→ **Document section**:

________

Suppose I’m given a large dictionary in flat file with 200 million words and my function needs to check the existence of any given word in the dictionary, what’s the fastest way to do it? You can’t store the dictionary in the memory because you only have 1GB of memory. You can store it in the database, however querying it would still be very very slow without any optimization. You can’t index the full words because you don’t have enough resources.
Edit: in addition to the file optimization approach mentioned below, are there any database optimization? I’m thinking of creating partial indices, say for every 2 letters in the word up to a limit, I create an index. Would this speed up the db query?
Binary search
Assuming the dictionary has the words in alphabetical order, I would attempt a modified binary search. Divide and conquer the file by jumping to a midpoint location in the file and seeing what word is there. If guessed to high, split the lower in half and try again until there’s no file location to attempt or the word is found.
(As outis mentioned in a comment, after jumping to a file location, you’ll need to scan backwards and forwards to find the boundaries of the word you jumped to.)
You might be able to optimize this by guessing a location chunk right off the bat based on the first letter of the word. For example, if the word begins with “c” start your search around the 3/26th section of the file. Though, in reality, I think this early guess will only make a negligible difference overall.
Other optimizations could include keeping a small subset of an index. For example, keep an index of the first word that starts with each letter of the alphabet, or keep an index of each word that starts with each possible two letter combination. This would allow you to immediately narrow your search area.
O(log n)

________

→ **Activity list**:
A. In the dictionary lookup thread, how much memory is available?
B. List every way the reply in the dictionary lookup thread suggests to speed up its binary search.

________

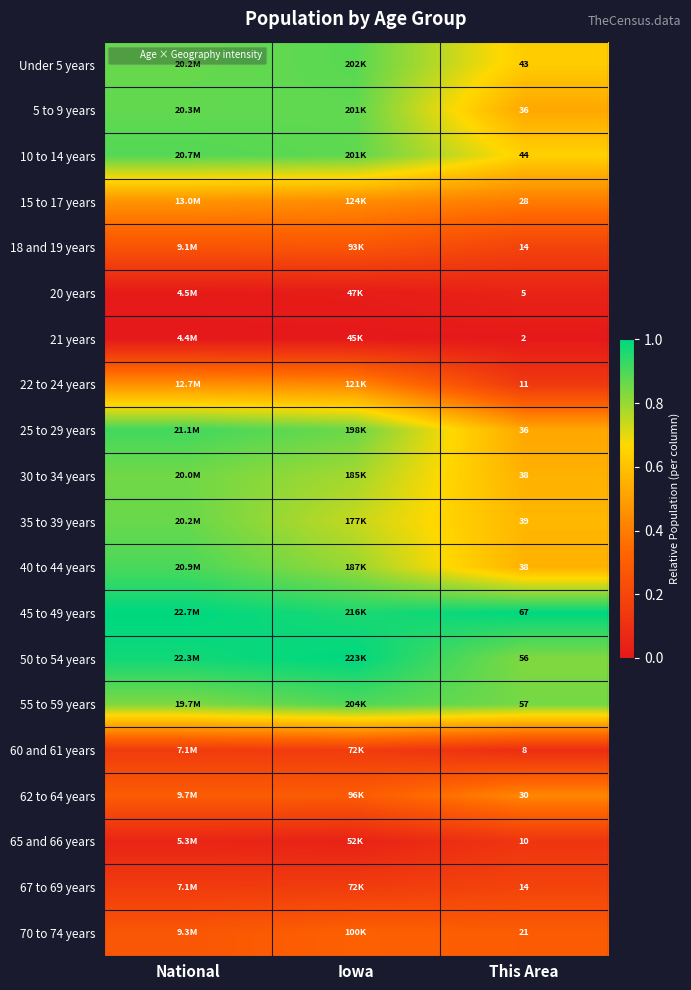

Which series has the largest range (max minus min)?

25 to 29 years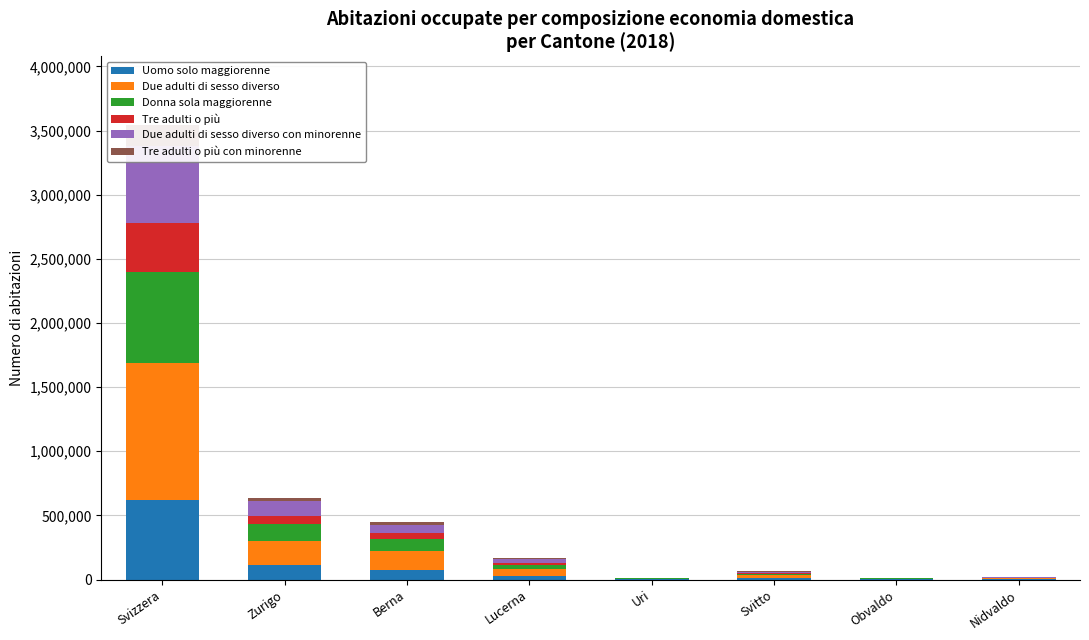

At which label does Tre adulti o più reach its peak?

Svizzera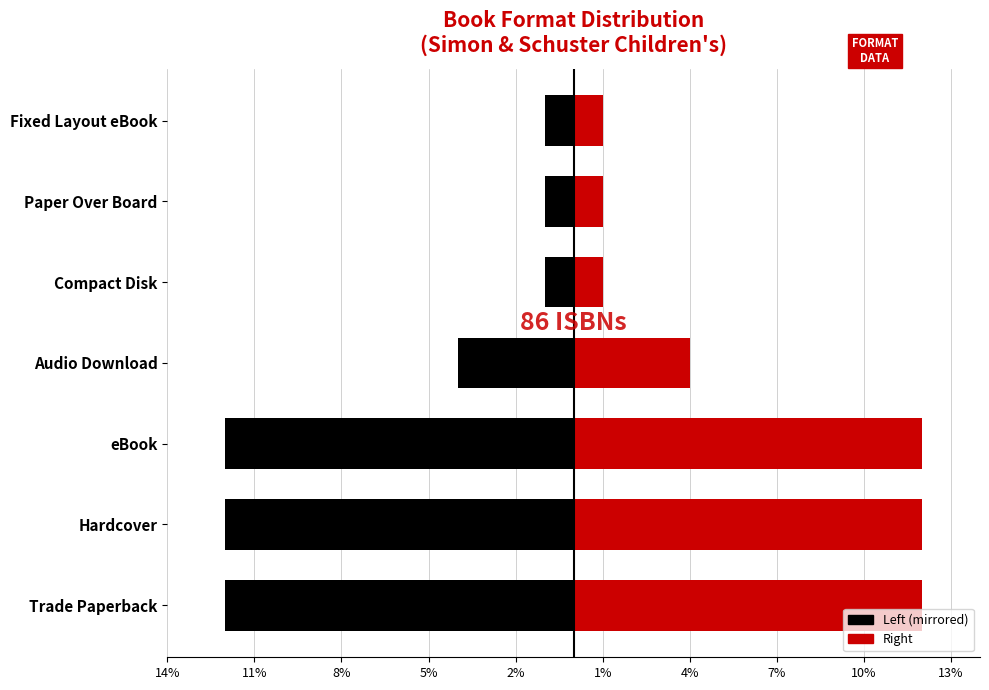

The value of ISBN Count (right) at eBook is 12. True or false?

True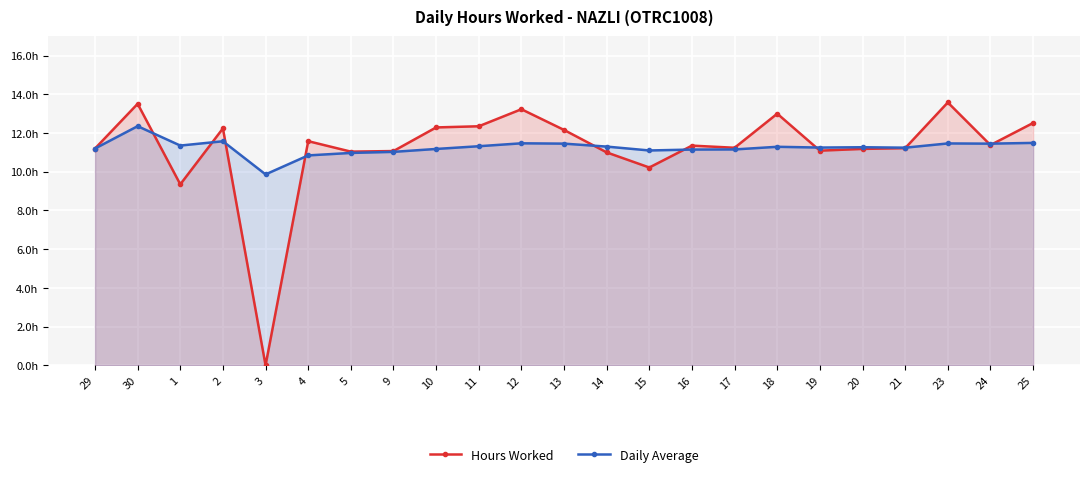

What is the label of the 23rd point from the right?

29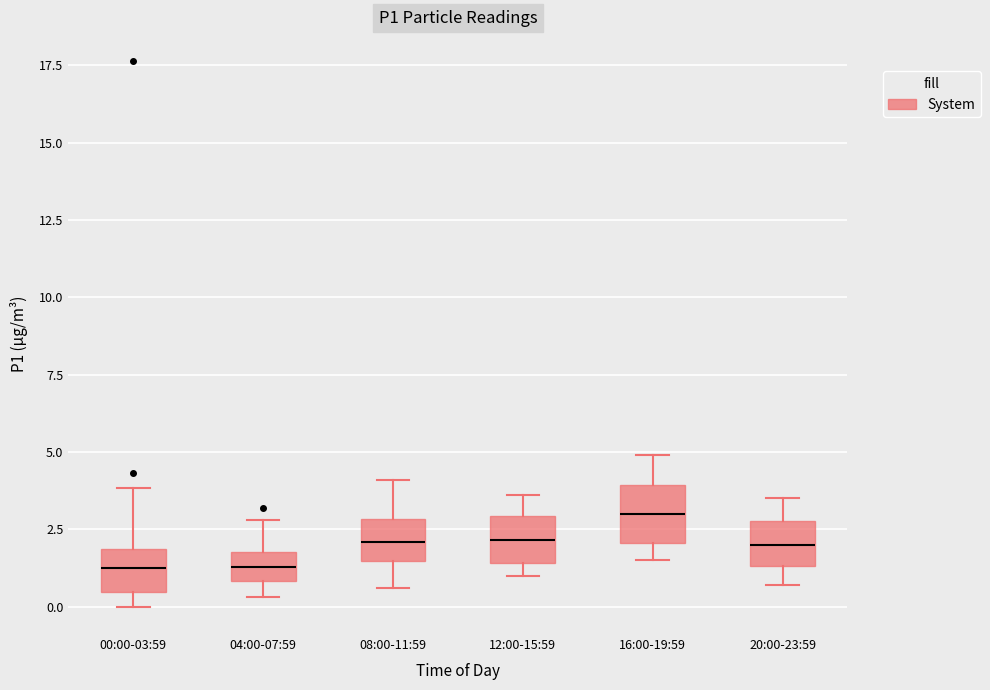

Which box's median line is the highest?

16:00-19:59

________

→ **Outputs by task**:
A. 1GB.

B.
- Guess a starting chunk of the file from the word's first letter (for example, around the 3/26th section for a word starting with "c").
- Keep an index of the first word that starts with each letter of the alphabet.
- Keep an index of each word that starts with each possible two-letter combination.